Dependency injection

Injecting services into controllers/components/helpers, etc as a string is really nice, but I think it’s a vestige of pre-ES6 modules and adds another reason to have a Resolver that expects a certain file structure. I think it would be just as nice to do this:

import FooService from 'app/anywhere/foo';
import Component from '@ember/component';

export default Component.extend({
  foo: FooService.create() // or whatever semantics are required to lazily instantiate
});

The Addon Ecosystem

The Ember Addon ecosystem feels a bit weird to me these days. It exists as a special subset of all NPM modules, and attempts to solve these problems:

  • Modifying Ember CLI’s build pipeline with bespoke hooks
  • Wrapping 3rd party libraries that are either exported in an unsupported module format or unsafe to use without wrapping in Ember’s Runloop.
  • Packaging and shipping shared “core class” functionality like Components and Services in a specific directory structure.

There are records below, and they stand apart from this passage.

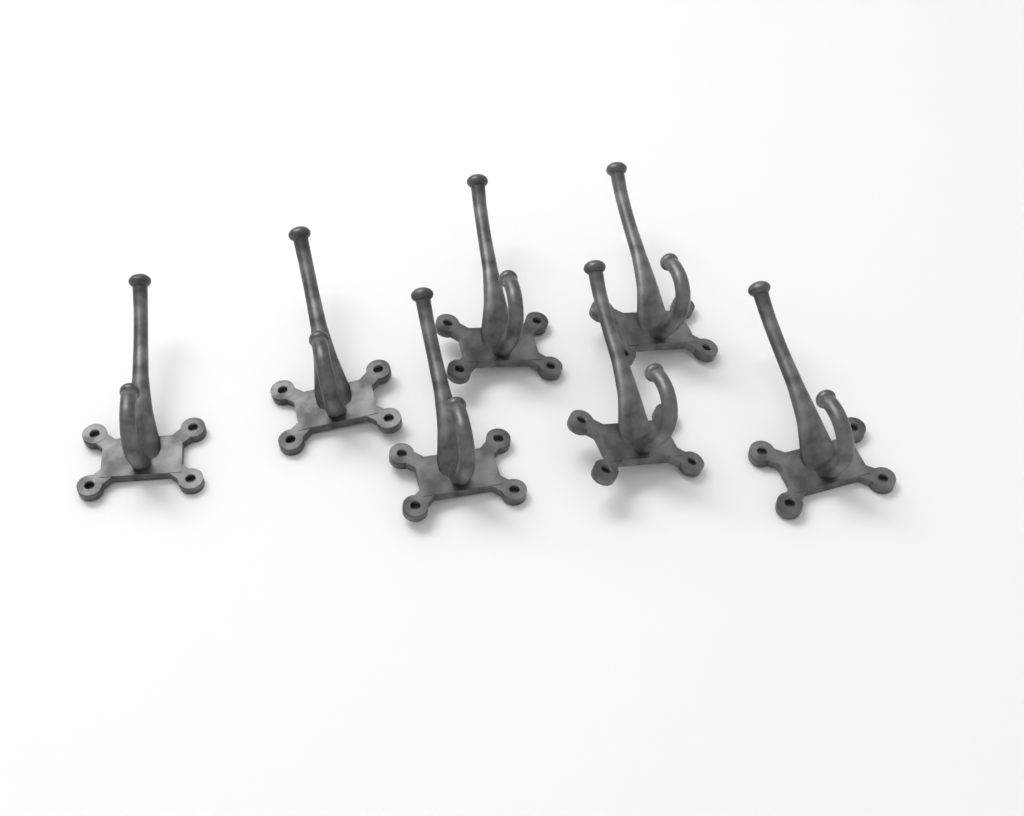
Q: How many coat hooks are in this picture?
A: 7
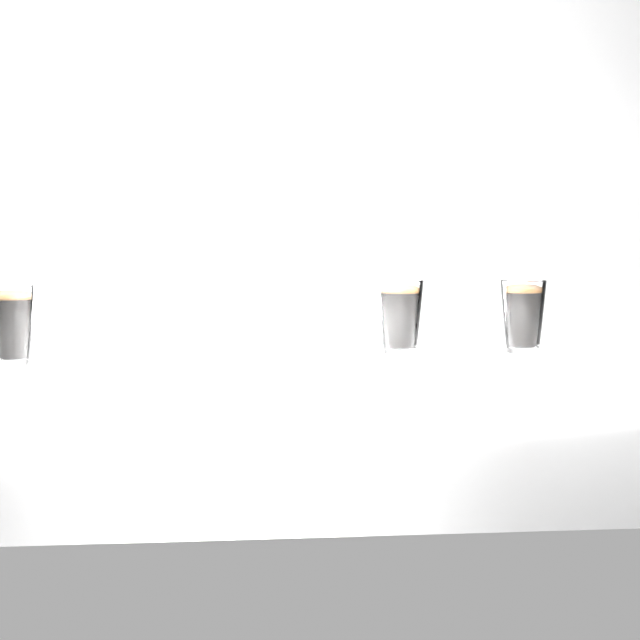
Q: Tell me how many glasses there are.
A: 3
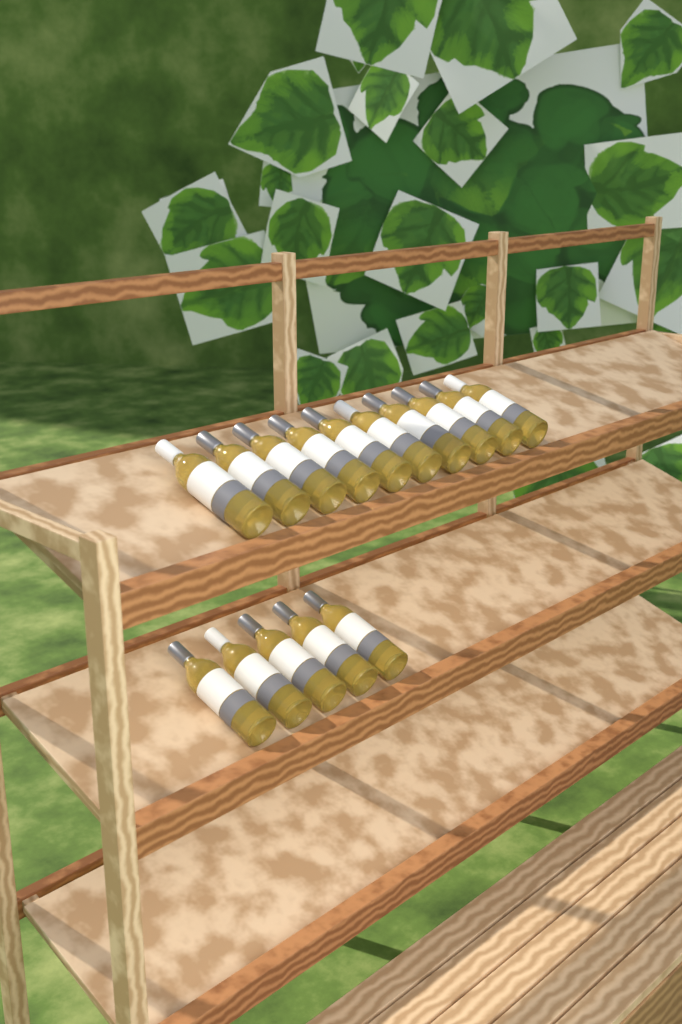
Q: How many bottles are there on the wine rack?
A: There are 15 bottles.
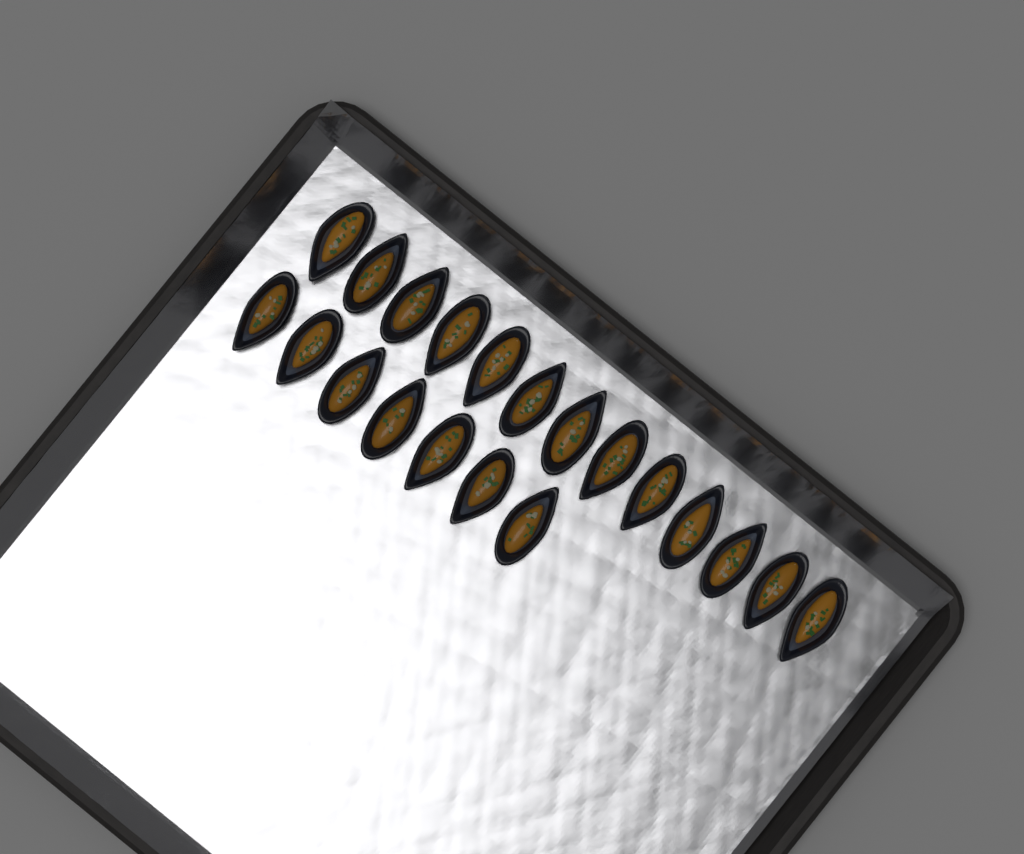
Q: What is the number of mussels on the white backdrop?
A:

I think these problems are largely solvable in other ways and we should move towards thinking of addons as plain old NPM packages. The fact that they depend on ember-source is already defined in package.json.

Installing addons

ember install is the CLI incantation to install Ember addons. But we already have a CLI incantation for this: npm install. The Ember variant:

…also runs the default blueprint, which is used quite a bit by addons that wrap other libraries, to install a dependency in the consuming app.

source

Translation: ember install runs a script after the initial npm install.

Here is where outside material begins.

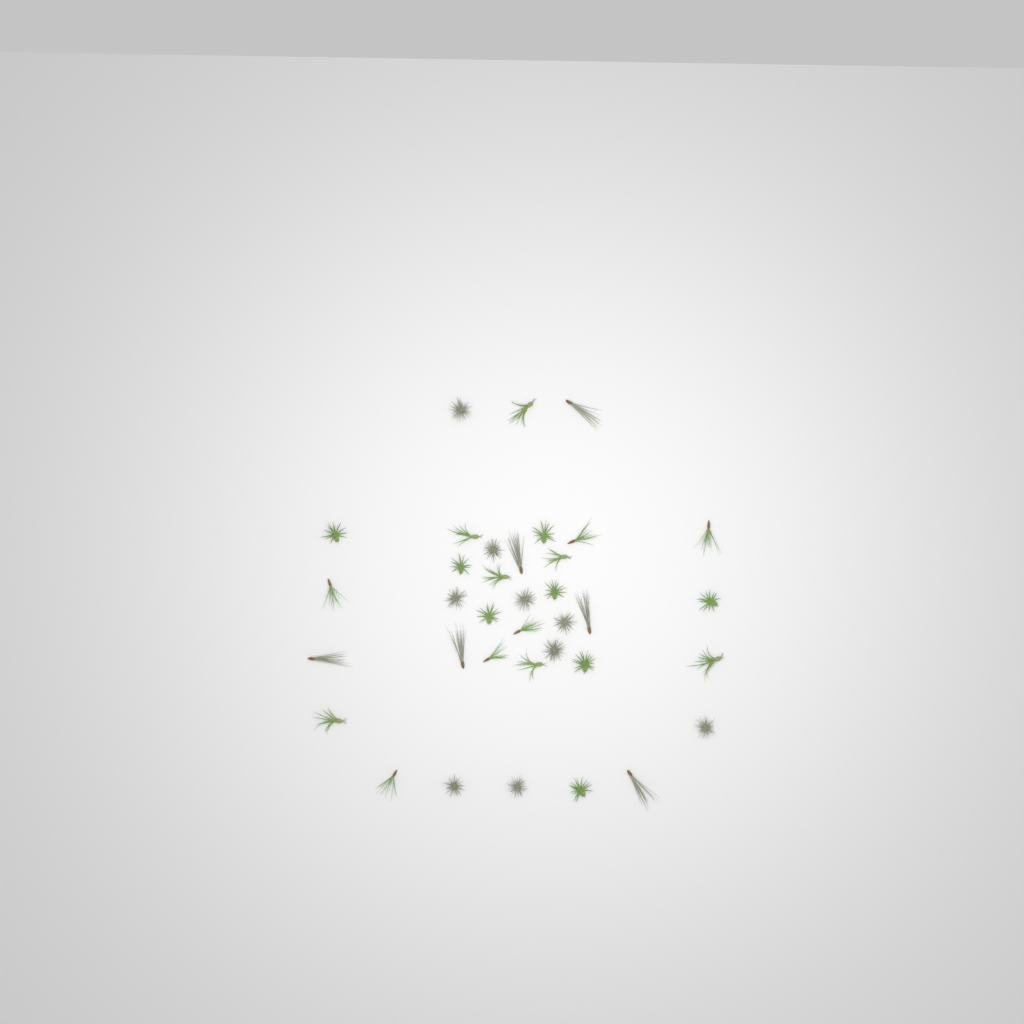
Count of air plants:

Ember is not the only ecosystem that has modules that like to generate files, and having a bespoke mechanism for this unnecessarily deviates Ember from the rest of the JS community, adds uncertainty to developer workflows and maintenance overhead for the Ember CLI project. The only benefit is that an invisible script is run at install time. This not only doesn’t seem like it’s worth the tradeoff, it doesn’t seem like a benefit at all.

Core class addons

Addons can provide functionality built on top of “core classes” like Ember.Component and Ember.Service, by packaging modules in a specific directory structure. For example, the “components” directory in an addon is automatically merged into the application and thus registered into the container. This is a convenient way to share functionality (“Just pull these files out into another repository and npm publish!”), but it would be better to instead provide more primitive functions that accomplish the same thing. (See the “Container Operations” section above.) Addon authors can either be given a hook to register these components or provide instructions to users to manually import and register modules they are providing.

Build time addons

Addons that perform build time operations are inaccessible to most developers because the API documentation is sparse and offers little guidance of what hooks to use when. Build time addons (and addons in general) are somewhat inherently complex because the build process is complex, but I think the pain can be alleviated quite a bit by improving the docs. While we’re talking about build time, I think Ember also needs a way to define build time steps at the application level (and documenting how to do that), rather than having to do it at the addon level.

A note on controllers

Pretty much every one of these posts I’ve read so far has asked for controllers to go away. I personally still find the Route-Controller-Template hierarchy a pretty useful one, as it prevents me from making components before I actually need them. If every template is a component, we just end up with an overloaded app/components directory with absolutely no hierarchy or guiding principles, and I think that takes away from Ember’s folder structure conventions.

Summary

The Octane edition will be great for performance and developer ergonomics, but it doesn’t fundamentally bolster (or change) the selling points of Ember. I think we need to aggressively reduce the API surface area at every level from core classes to CLI tooling, converge into the JS ecosystem and “the platform”, and make the application’s inner workings more explicit by both providing low level primitives and using them in an obvious way.